| Aufgabenliste |
1. In welchem Jahr entstand laut dem Text über das Straßenverkehrsrecht das Straßenverkehrsgesetz, und unter welchem Namen?
2. Schreiben Sie aus dem Text über das Straßenverkehrsrecht die Passage von „Das Verkehrsrecht ist“ bis einschließlich „für die Teilnahme.“ wörtlich ab.

| Zu prüfender Text |
■ ■ ■

Straßenverkehrsrecht- alle Informationen auf einen Blick

Das Verkehrsrecht ist Teil des Verkehrswesens und beinhaltet alle Rechtsnormen, die mit dem Verkehr in Verbindung stehen. Als „Verkehr“ gilt die Ortsveränderung von Personen und Gütern. Es wird in das öffentliche Recht und in das Privatrecht unterteilt.
Zum öffentlichen Recht zählen beispielsweise die Erteilung und der Entzug der Fahrerlaubnis. Zum Privatrecht gehört z.B. das Gewährleistungsrecht beim Autokauf oder der Schadensersatz.

Das Straßenverkehrsrecht

Das Straßenverkehrsrecht, auch Straßenverkehrsgesetz, ist ein Unterpunkt des Verkehrsrechts und ist die Bezeichnung für Vorschriften, Rechte und Pflichten der Teilnehmer am Straßenverkehr und die Zulassungsvoraussetzungen für die Teilnahme.

Seit wann gibt es das Straßenverkehrsgesetz gemäß dem Verkehrsrecht?

1909 wurde das Straßenverkehrsgesetz (StVG) erstmals unter dem Namen „Gesetz über den Verkehr mit Kraftfahrzeugen“ ins Leben gerufen. Dabei ist das geltende Recht im Grunde gleichgeblieben. Da die Motorisierung im 20. Jahrhundert immer stärker zunahm, wurde das Gesetz über den Verkehr mit Kraftfahrzeugen eingeführt. Im Laufe der Jahre wurde das Gesetz immer wieder geändert und ergänzt.

Welche Bereiche werden durch das StVG im Verkehrsrecht geregelt?

Alle im Straßenverkehrsgesetz verankerten Vorschriften beziehen sich auf alle Verkehrsteilnehmer, dazu zählen auch Fahrradfahrer und Fußgänger.

Das StVG regelt folgende Punkte:

  • Die Zulassung von Personen und Kraftfahrzeugen
  • Die Kennzeichenverwendung
  • Führerschein und Fahrerlaubnis
  • Die Haftpflicht für Fahrzeugführer und Fahrzeughalter
  • Straf- und Bußgeldvorschriften
  • Rechtliche Verordnungen für die Sicherheitserhaltung im Straßenverkehr
    etc.

Was gilt gemäß dem Straßenverkehrsrecht als eine Ordnungswidrigkeit?

Ordnungswidrigkeiten sind Rechtsverstöße im Straßenverkehr, die meistens keinen kriminellen Hintergrund haben und deswegen nicht mit einer Strafe, sondern mit einem Bußgeld geahndet werden. Ein grob fehlerhaftes Verkehrsverhalten stellt eine Gefährdung für den Straßenverkehr dar und wird deswegen strafrechtlich verfolgt.
Die meisten Verkehrsverstöße sind jedoch nur Ordnungswidrigkeiten.

Ordnungswidrig ist vorsätzliches oder fahrlässiges Handeln gegen eine Vorschrift, z.B.:

  • Geschwindigkeits-Überschreitungen
  • Überholen trotz Verbotes
  • Missachtung der Vorfahrt
  • Rückwärtsfahren mit Behinderung des Straßenverkehres
    etc.

Was müssen Sie bei einem Bußgeldbescheid tun?

Nach Zustellung des Bußgeldbescheids gilt die Frist von zwei Wochen, um Einspruch einzulegen oder das Bußgeld zu begleichen. Dabei ist es ratsam, einen Anwalt für Straßenverkehrsrecht dazu zu ziehen oder gleich einen Rechtsanwalt für Straßenverkehrsrecht mit der Vertretung zu beauftragen. Der Bußgeldbescheid wird schriftlich durch die zuständige Behörde erlassen und an den Halter des Fahrzeugs zugestellt. Bei der Zustellung durch die Behörde gilt eine Frist von 3 Monaten, danach sind kleinere Vergehen und Ordnungswidrigkeiten verjährt.

■ ■ ■

| Untersuchte Datensätze |

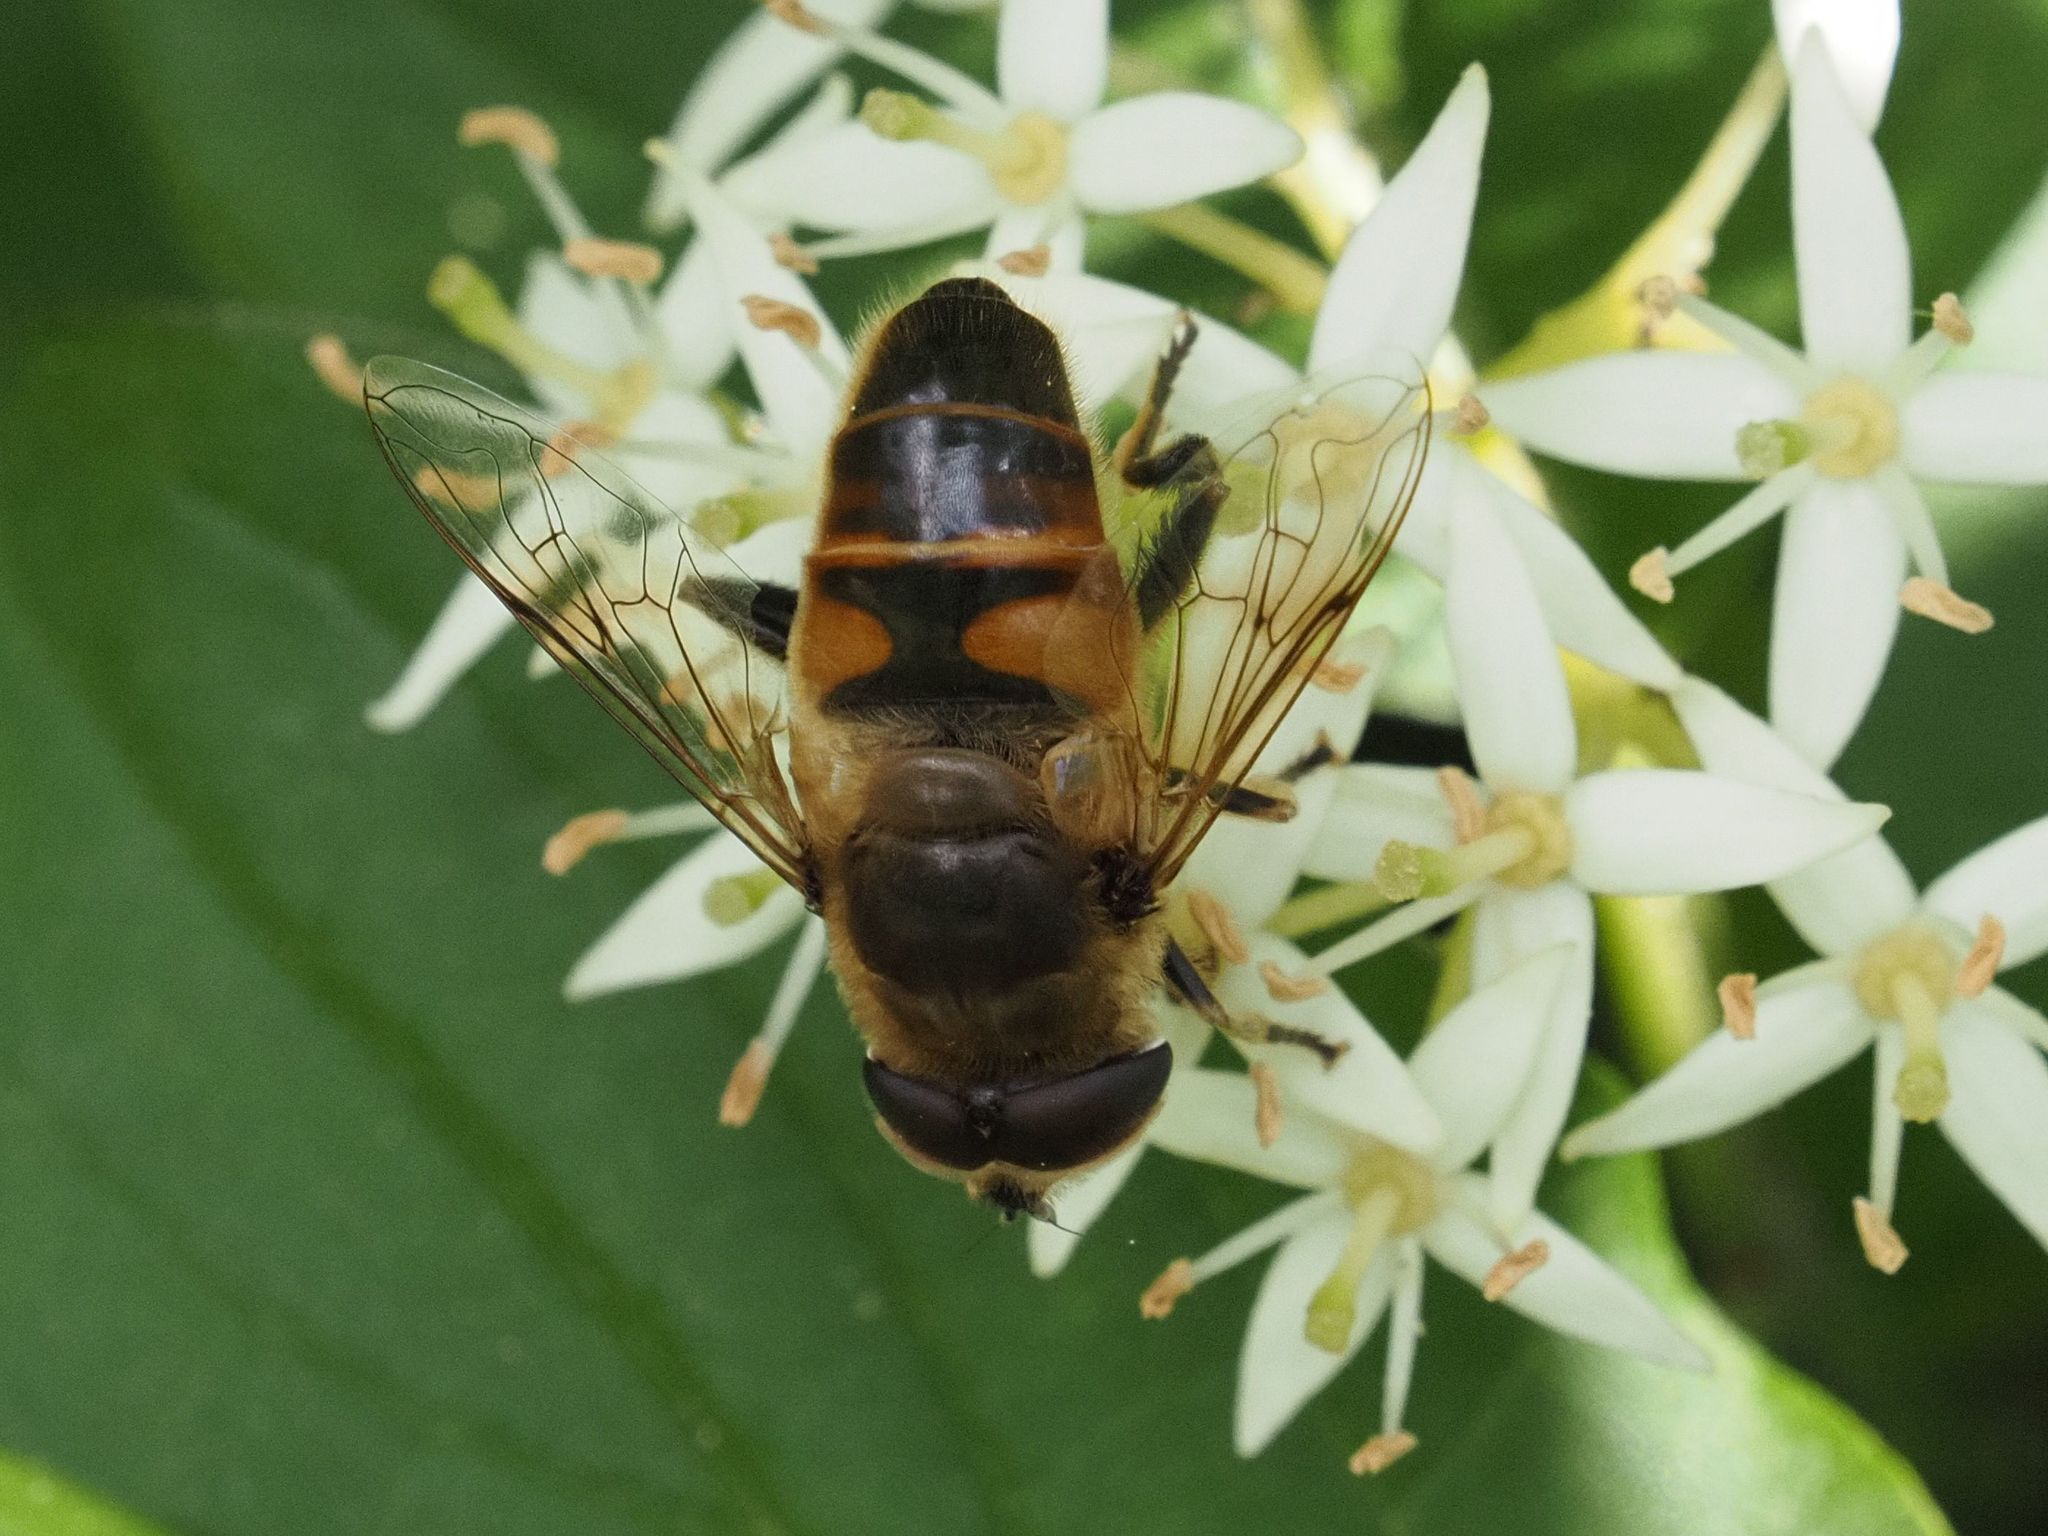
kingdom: Animalia
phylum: Arthropoda
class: Insecta
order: Diptera
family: Syrphidae
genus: Eristalis
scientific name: Eristalis tenax
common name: Drone fly
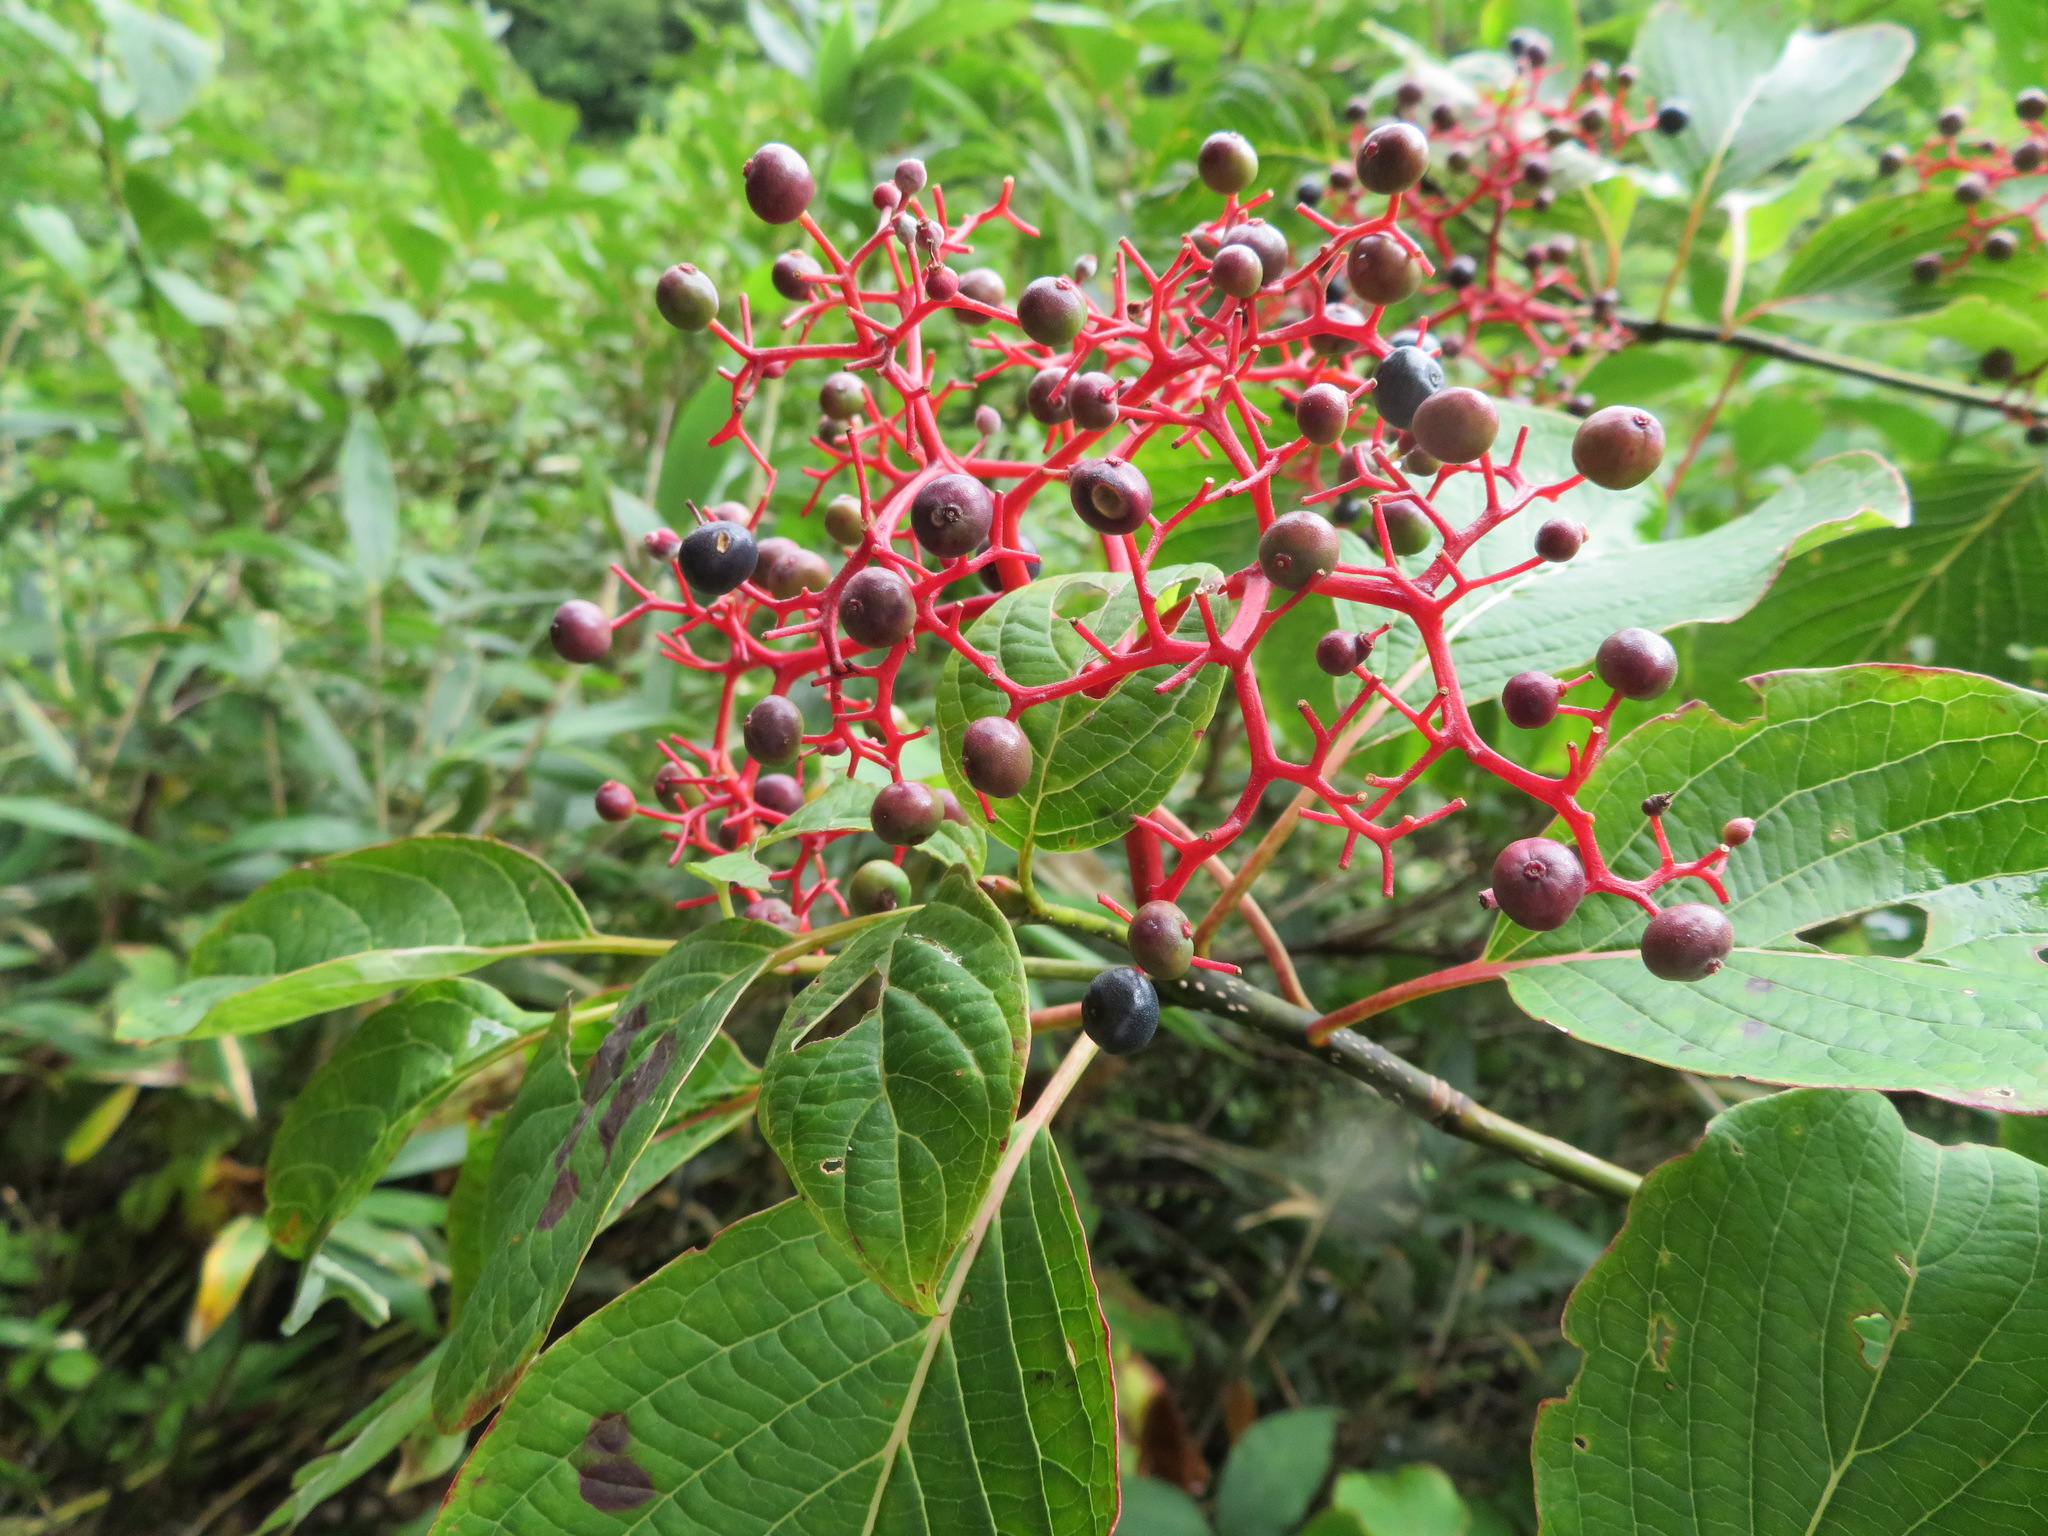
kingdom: Plantae
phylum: Tracheophyta
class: Magnoliopsida
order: Cornales
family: Cornaceae
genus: Cornus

■ ■ ■

| Ergebnisse je Aufgabe |
1. 1909, unter dem Namen „Gesetz über den Verkehr mit Kraftfahrzeugen“.

2.
Das Verkehrsrecht ist Teil des Verkehrswesens und beinhaltet alle Rechtsnormen, die mit dem Verkehr in Verbindung stehen. Als „Verkehr“ gilt die Ortsveränderung von Personen und Gütern. Es wird in das öffentliche Recht und in das Privatrecht unterteilt.
Zum öffentlichen Recht zählen beispielsweise die Erteilung und der Entzug der Fahrerlaubnis. Zum Privatrecht gehört z.B. das Gewährleistungsrecht beim Autokauf oder der Schadensersatz.

Das Straßenverkehrsrecht

Das Straßenverkehrsrecht, auch Straßenverkehrsgesetz, ist ein Unterpunkt des Verkehrsrechts und ist die Bezeichnung für Vorschriften, Rechte und Pflichten der Teilnehmer am Straßenverkehr und die Zulassungsvoraussetzungen für die Teilnahme.